OKLAHOMA CITY (Oct. 16, 2024) — Attorney General Gentner Drummond on Tuesday asked the U.S. Supreme Court to review an appellate court’s decision upholding the Biden Administration’s suspension of a family planning grant that Oklahoma has received for more than 40 years.
After the landmark Supreme Court decision overturning Roe v. Wade, Oklahoma declined to provide abortion referrals under Title X, which itself prohibits Title X funds from being used for abortion. However, the Biden-Harris Administration decided to deny millions of dollars in funding to the Oklahoma State Department of Health solely because of Oklahoma’s refusal, and instead gave the Title X grant money to pro-abortion groups.

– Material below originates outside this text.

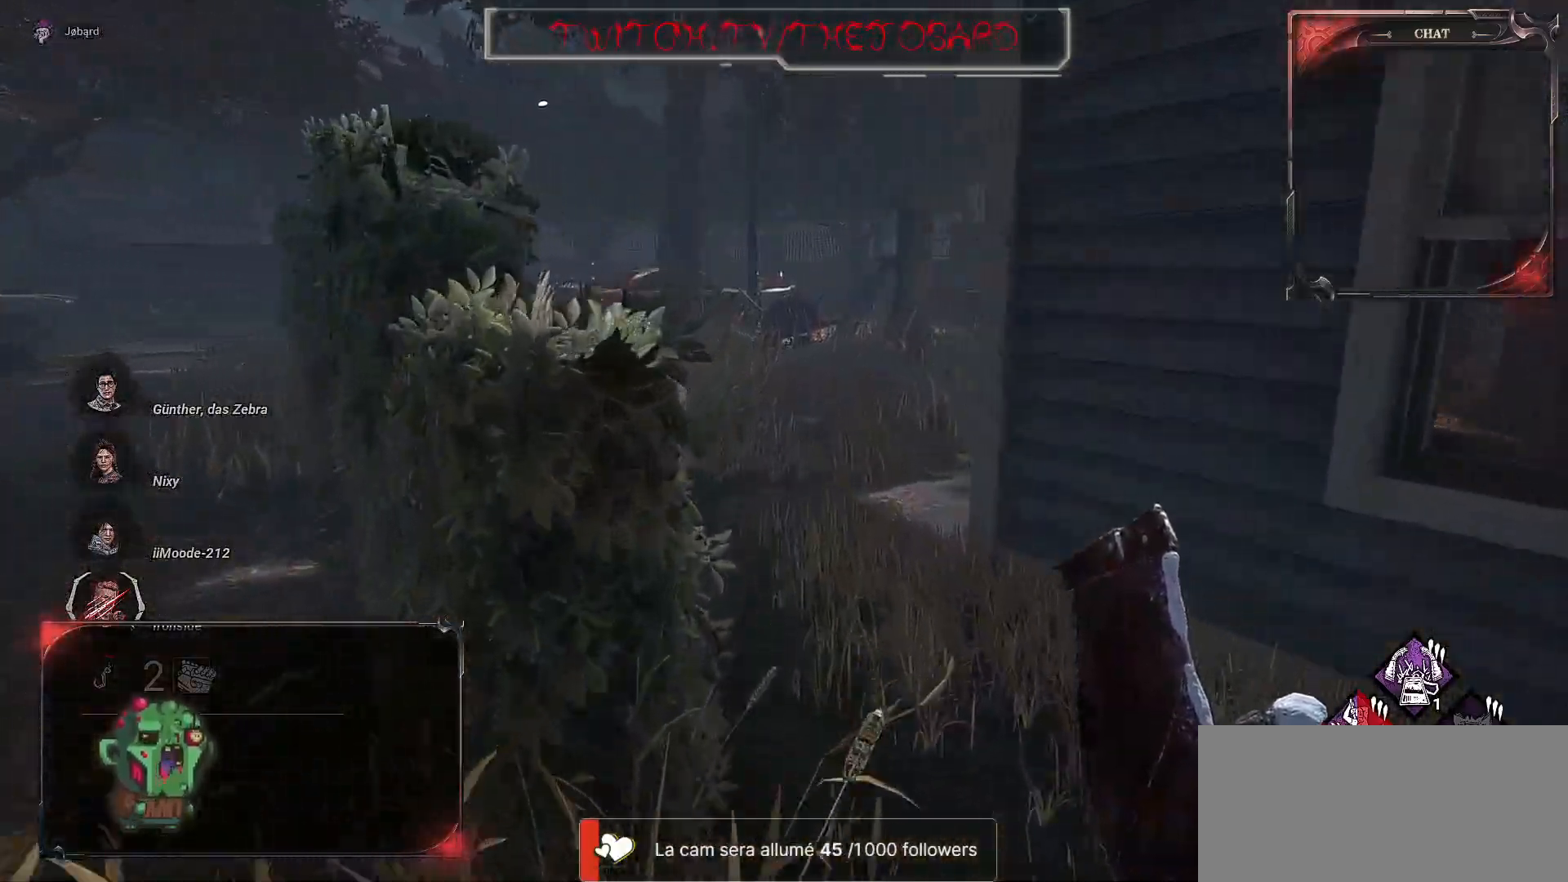
{"keys": ["z"], "mouse": [], "events": []}
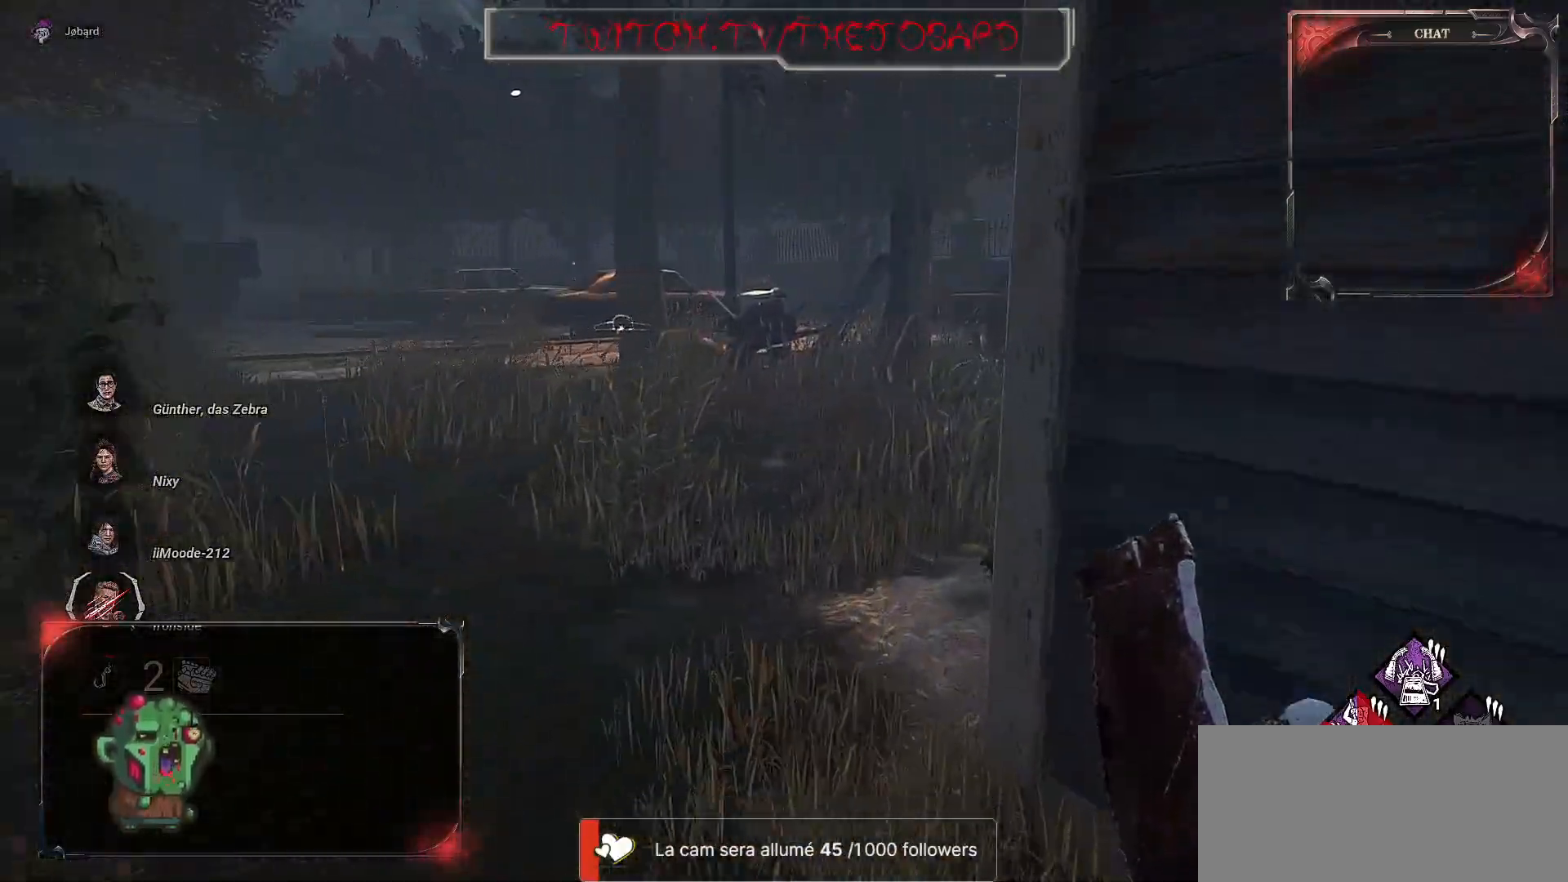
{"keys": ["z"], "mouse": [], "events": []}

In July, the U.S. Court of Appeals for the Tenth Circuit sided with the Biden-Harris Administration, ruling incorrectly that – despite clear mandates protecting Oklahoma’s decision in federal law – the federal government was not required to award grant funding to a state health department that does not offer abortion referrals.
In the petition for a writ of certiorari, Drummond wrote that the federal government’s expansive claim that it can force unwilling states to provide abortion referrals under Title X is “remarkably wrong” and “unacceptably shifts legislative power to the executive branch.” He also pointed out that the Supreme Court “has time and again granted certiorari to protect conscientious objectors and the like from federal overreach,” and urged the Court to do so here as well.
He said the suspension of grant funds risks hurting Oklahomans who are in desperate need of healthcare services such as cancer screening, breast exams, depression screening and pregnancy prevention.
“Oklahomans have depended upon these services for decades,” Drummond said. “Just because Oklahoma’s state policies clash with the liberal Biden-Harris agenda does not mean our people should be denied healthcare, particularly when federal law makes it clear that Title X cannot be used for abortion.”
Drummond is asking the justices to grant certiorari for two key reasons. First, the Tenth Circuit did not comply with Supreme Court precedents and split with multiple circuits by claiming that mere regulations can provide clarity that is otherwise lacking in a Spending Clause statute. In addition, the Weldon Amendment prohibits the federal government from discriminating against a state health department that declines to give abortion referrals.